Public screenings of short films became widely popular shortlyafter the Lumiere brothers patented their cinematograph in 1895 and started to organize film screenings. The first cinemas in the Czech lands already appeared at the beginning of the last century (in Plzen, screenings were initially held in makeshift spaces, for example in the auditorium of the Peklo club house). Another wave of movie theatre construction spread in Czechoslovakia in the late twenties after the onset of early sound films. Often the cinemas were not separate buildings, but part of large multifunctional complexes.
A similar assignment was contained in the architectural competition for the Elektra cinema in Pilsen, announced in February 1930 by the Sokol Pilsen I Gymnastics Club for a site on the corner of Jungmannova Avenue (today Americká) and Lucemburská Street (today Škroupova). A total of 22 architects participated in the competition, mainly the younger generation from throughout Czechoslovakia, among them Jan Gillar, Gustav Paul and František Čermák, Josef Špalek Jr., Leo Meisl, Jiří Kroha and Rudolf Černý. The jury did not award the first prize, but awarded the second jointly to Jiří Kroha and Rudolf Černý and recommended to them that they collaborate together on drafting a definitive design. There were therefore two variations on the plans created, both of which were based on the original designs of one or the other of the architects. The investor reserved the right, however, to use the designs, even if the pair of invited architects did not reach a consensus. And so, after a protracted dispute, Jiří Kroha, at that time newly appointed as a professor at the Brno Technical University, decided to abandon further work on the project and recommended that Rudolf Černý draft the plans.

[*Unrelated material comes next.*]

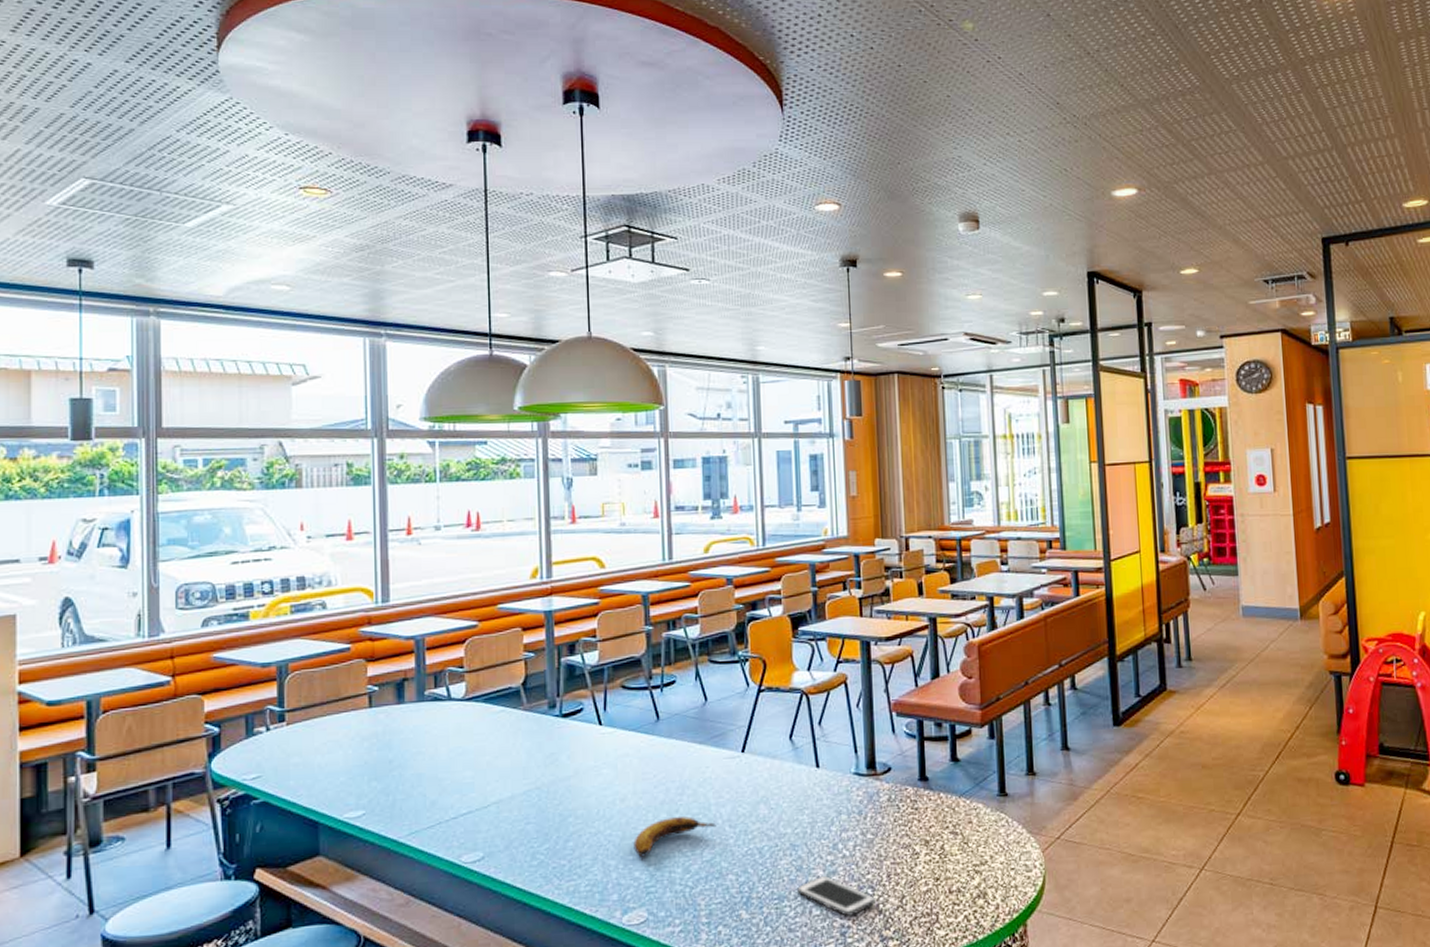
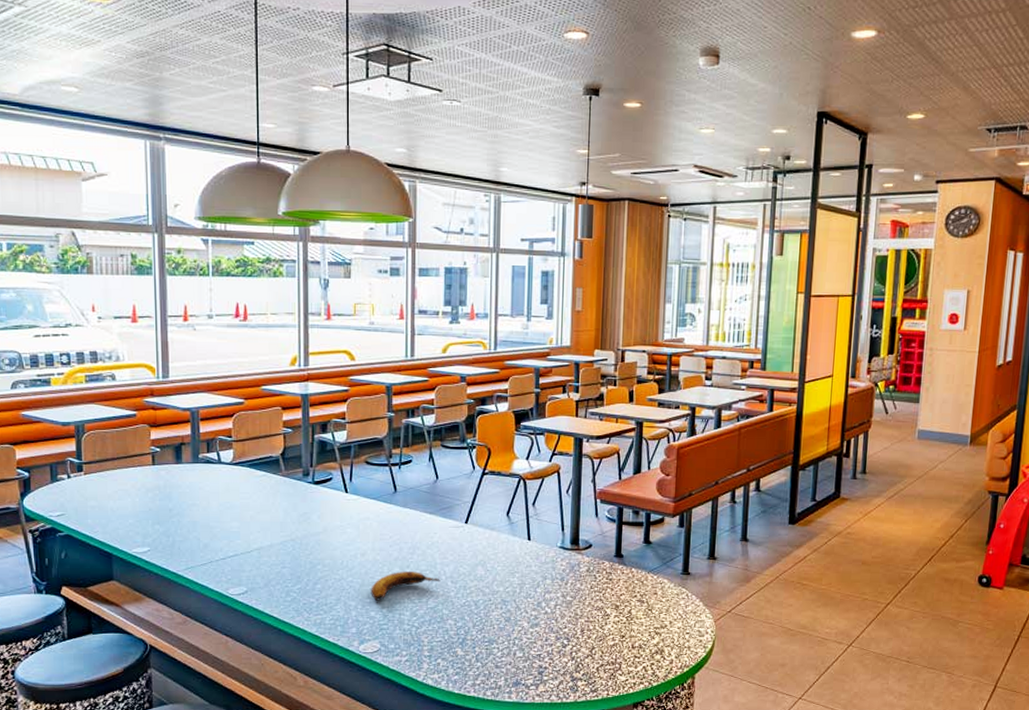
cell phone: present [797,875,875,916] -> none [505,626,569,659]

The resulting design of the complex remained, however, a combination of both sets of plans – Černý retained Kroha’s design for division of the mass and height of the three main parts of the complex: the central three- to four-storey tract with the cinema theatre was joined at the junction of Americká Avenue by a residential and commercial building with five to six storeys, and on the opposite side was set the five-storey administrative part adjacent to the building of the municipal technical authorities (C1–1900). The large mass of the group was divided not only by the varied heights of the individual parts, but also by a two-storey block extending generously into Škroupova Street on three columns and a shallow four-storey high oriel on the adjacent corner building. A similar projecting sectionon the facade facing Americká fulfils an analogous function. Černý interrupted the smoothly rendered Functionalist facade of the flat-roofed building with rectangular windows accentuated by string course ledges and a glazed stairwell in Škroupova Street.

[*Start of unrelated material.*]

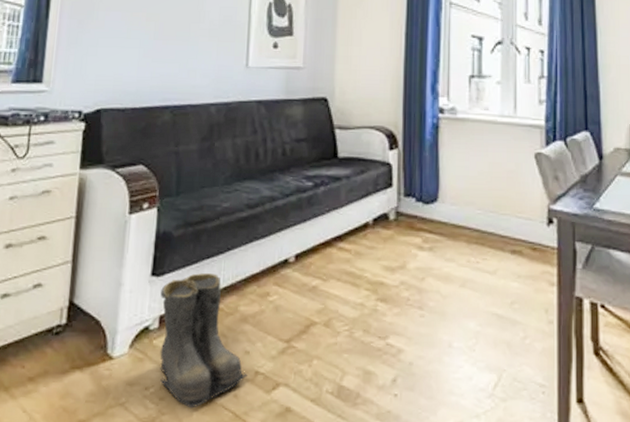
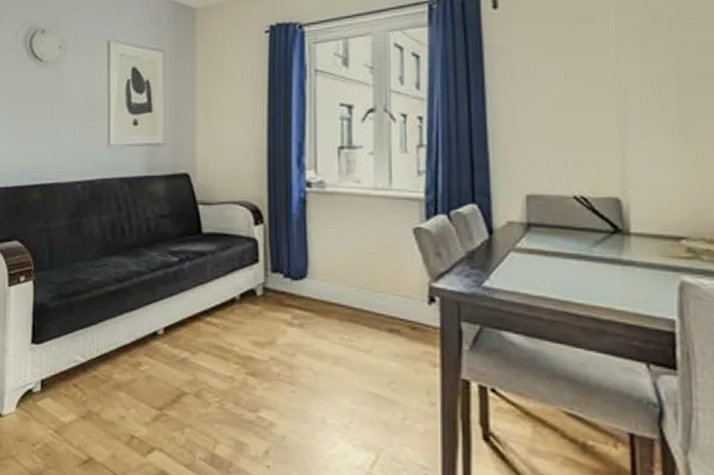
boots: present [159,273,247,409] -> none [41,342,124,465]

The core of the complex consisted of a movie theatre (which was also intended to serve for stage productions) for 1,118 visitors, accessible from Americká Avenue via an arcade and situated on the first and second floors. Between the rooms surrounding the theatre were a buffet and a smoking lounge. In the connected parts of the five-storey building were offices and essential operational facilities. A spacious cloakroom was situated on the ground floor, as well as shops facing the street. The basement was reserved for a restaurant with a dance floor. Václav Šustr, a frequent collaborator with the Pilsen architect Bohumil Chvojka, cooperated with Černý on the design of the interiors. Another part of the multifunctional complex - a five-storey building facing the present-day Americká Avenue – was allocated from the second floor up for apartments, while the ground floor and first floor constituted the commercial premises of the company ASO, which were designed by the Brno architect Bohumír Čermák, at that time the director of the Technical and Installation Headquarters of ASO and designed the majority of their shopping malls throughout Czechoslovakia.

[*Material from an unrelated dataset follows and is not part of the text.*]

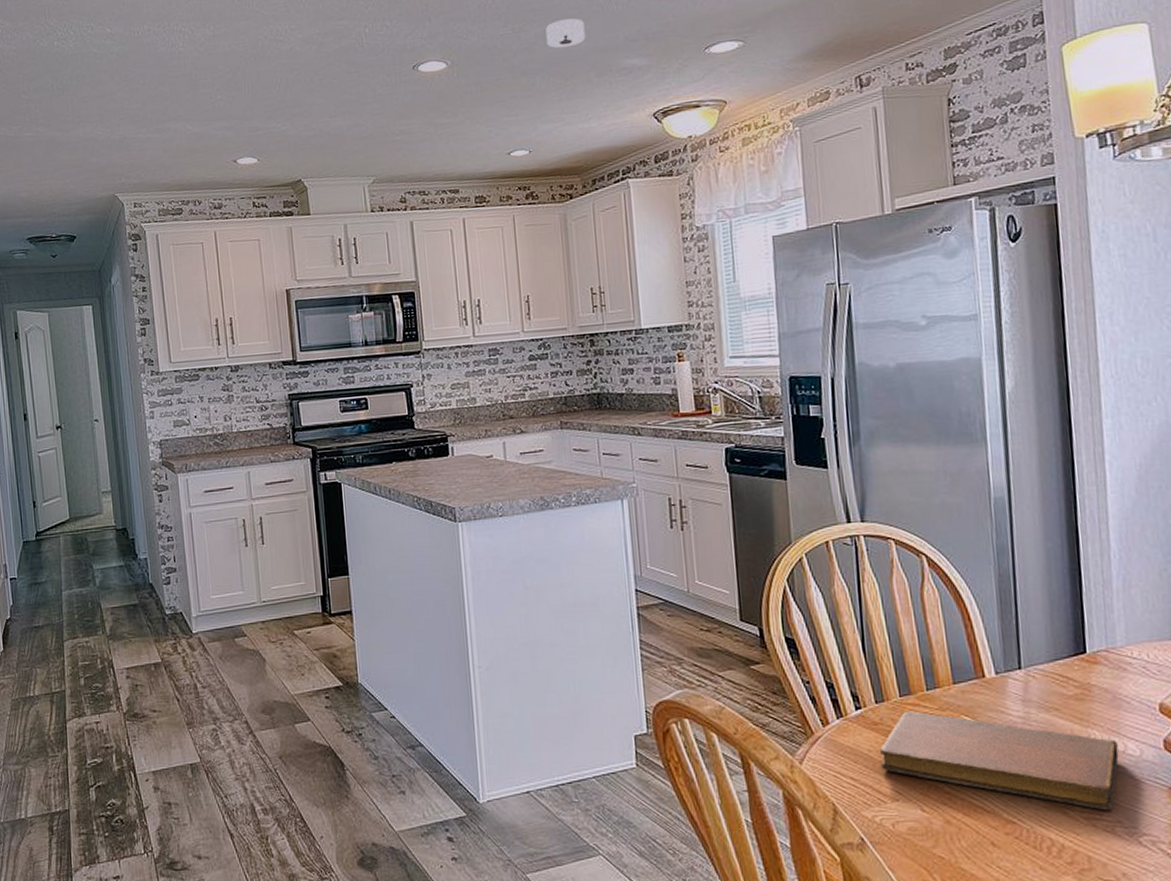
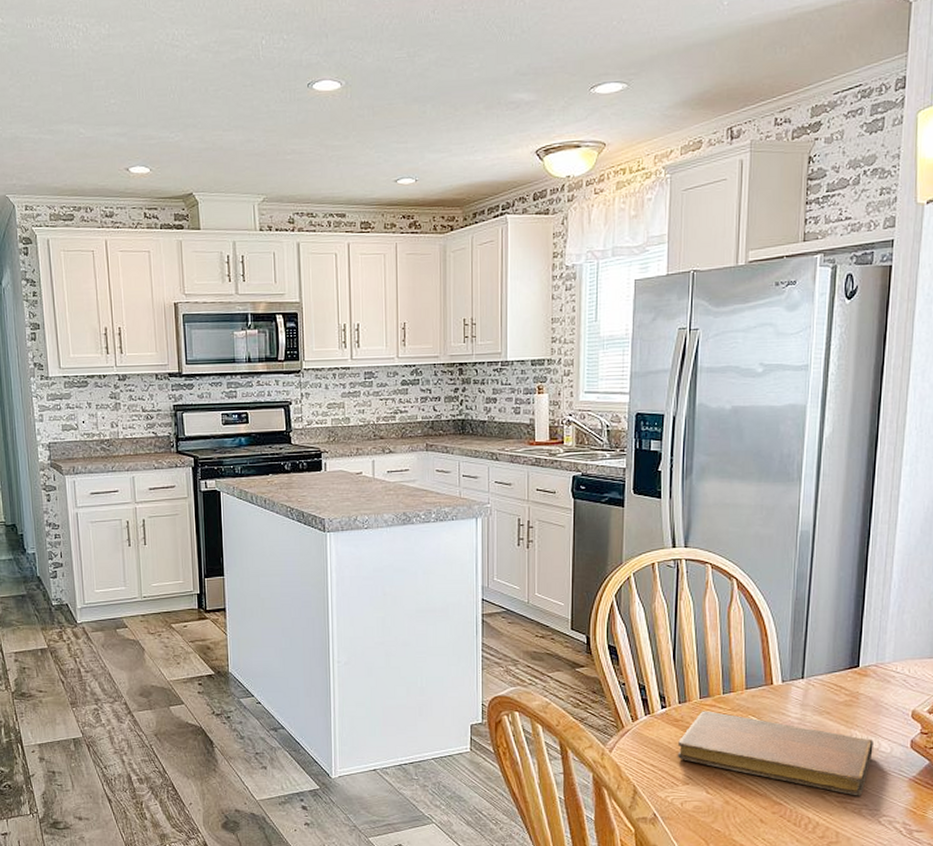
smoke detector: present [545,18,586,49] -> none [440,45,478,77]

Apart from day-to-day services to the Pilsen public, the Elektra cinema, which under the communist regime was renamed Moskva, hosted the Finále Pilsen film festival in 1968-1970 and 1990-2007. Due to this festival, a small theatre known as Minikino was created in one of the spaces of the shopping mall. The arrival of multiplexes, the improved quality of digital media and the progress of the internet, among other factors, led to the closing of the majority of the original cinemas in large towns, and Elektra fell victim to the same phenomenon. Today the large main theatre has been divided horizontally at the level of the first balcony by a hanging ceiling of thermal insulation panels and the other spaces of the once largest cinema in Czechoslovakia serve for shops and retail services.